In another two different strands of the film, the covering of burgeoning sexuality takes centre stage; two strands that are again disconnected from one another in a binary sense of gender and age the transition of sexual inclinations, but indelibly linked by a common thematic of coming to terms with one's urges towards sexual orientation. One strand is made up of a group of oafish men in their mid-thirties; men away together on a weekend holiday that resembles a stag night without anybody in the pack actually getting married. In the beginnings, the men speak to one another pompously and openly about automobiles and how cars are great and how fantastic their new cars are, tapping into that deeply heterosexual characteristic built on the myth of men and their motors insinuating "manliness". Throughout the course of this time spent together, the film opens up routes leading to a homo-erotic relationship shared between the half-dozen or so of them; their stay away together seeing them get a tad closer to each other than some have liked.

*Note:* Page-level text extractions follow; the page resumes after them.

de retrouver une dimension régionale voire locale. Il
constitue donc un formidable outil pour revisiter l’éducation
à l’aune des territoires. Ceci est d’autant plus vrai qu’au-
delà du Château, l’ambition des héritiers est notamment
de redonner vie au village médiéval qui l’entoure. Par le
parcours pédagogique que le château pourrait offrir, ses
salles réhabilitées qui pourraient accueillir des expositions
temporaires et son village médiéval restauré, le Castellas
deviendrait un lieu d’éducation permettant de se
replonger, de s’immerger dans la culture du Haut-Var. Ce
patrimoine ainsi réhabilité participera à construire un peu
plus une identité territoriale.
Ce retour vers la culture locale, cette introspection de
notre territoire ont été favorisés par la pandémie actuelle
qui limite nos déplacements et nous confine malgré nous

One instance sees two of them wrestling in a field leading to a mock-sex act, causing the victim to panic and call his wife to drive all the way out into the wilderness so as to vividly reassure himself of one's heterosexuality. The individual decides to stay behind, after all; later on, around a campfire and picnic table at their piggish shenanigans give way to one of them performing what is effectively a striptease further imbuing proceedings. The equilibrium treads in perfect harmony with two young, promiscuous blonde girls of about sixteen in age intermingling with the wrong crowd and purveying their sexuality onto that of whatever or whomever they can; the idea of a group of people shifting into this newfound sense of sexual identity prominent between two widely disparate groups of people. The film is a project, I read, from a breakaway group of people with their own studio producing their own material; its vast disconnection from more familiarised methods of film-making, as well as its highly specific overall look, might suggest something ill at ease or somewhat outsider; but Involuntary is a film with the power to resonate with the viewer far more despite its approach – a film from people whose output I look forward to seeing more of.
Sensational
Young Swedish director Ruben Östlund made a strong debut with "Gitarrmongot". It was a very personal way of narration. In "De ofrivilliga" he gives even more promises.
Five episodes, involving five very different kinds of Swedish people. But they get one thing in common and that is a very destructive group pressure in very different ways. The acting is really superb, although you hardly have seen any of these people on the screen before, with the exception of Maria Lundquist.
Östlund works with very special camera angles. Sometimes you don't see the heads of those who are talking. Sometimes you will have to look around for a couple of seconds to find the main character, who is somewhere else than you're used too. This is a challenging movie in many ways, which makes you think and feel. And there are truly strong thoughts and feelings.